## TASK DIRECTIONS
The span to copy runs from the line containing "827 662 55.91" to the last line below. Copy it exactly, with nothing else.

---

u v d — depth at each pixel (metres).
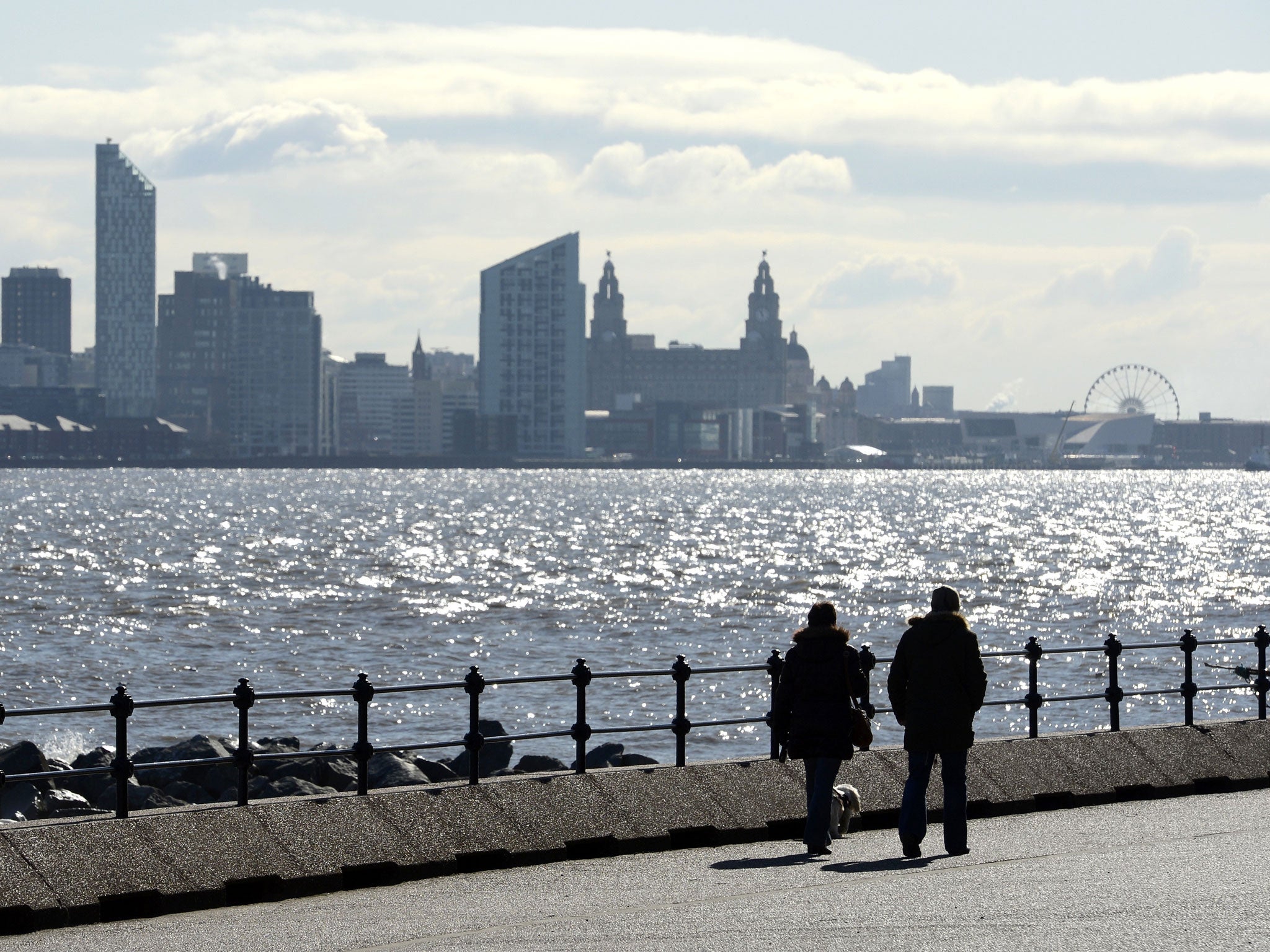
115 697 52.53
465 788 56.97
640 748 134.62
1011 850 55.53
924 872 51.38
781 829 60.81
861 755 64.81
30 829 49.09
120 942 43.75
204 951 42.19
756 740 138.12
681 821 59.16
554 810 57.41
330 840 52.91
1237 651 199.12
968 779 65.06
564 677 61.69
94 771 52.44
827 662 55.91
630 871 53.72
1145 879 48.47
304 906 49.28
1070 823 61.56
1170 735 71.56
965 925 42.31
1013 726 144.62
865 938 40.88
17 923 46.38
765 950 39.91
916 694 55.22
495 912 46.88
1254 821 60.69
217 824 51.81
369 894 51.06
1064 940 40.06
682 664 63.38
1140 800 67.75
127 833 50.22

---

## WRITTEN ANSWER
827 662 55.91
630 871 53.72
1145 879 48.47
304 906 49.28
1070 823 61.56
1170 735 71.56
965 925 42.31
1013 726 144.62
865 938 40.88
17 923 46.38
765 950 39.91
916 694 55.22
495 912 46.88
1254 821 60.69
217 824 51.81
369 894 51.06
1064 940 40.06
682 664 63.38
1140 800 67.75
127 833 50.22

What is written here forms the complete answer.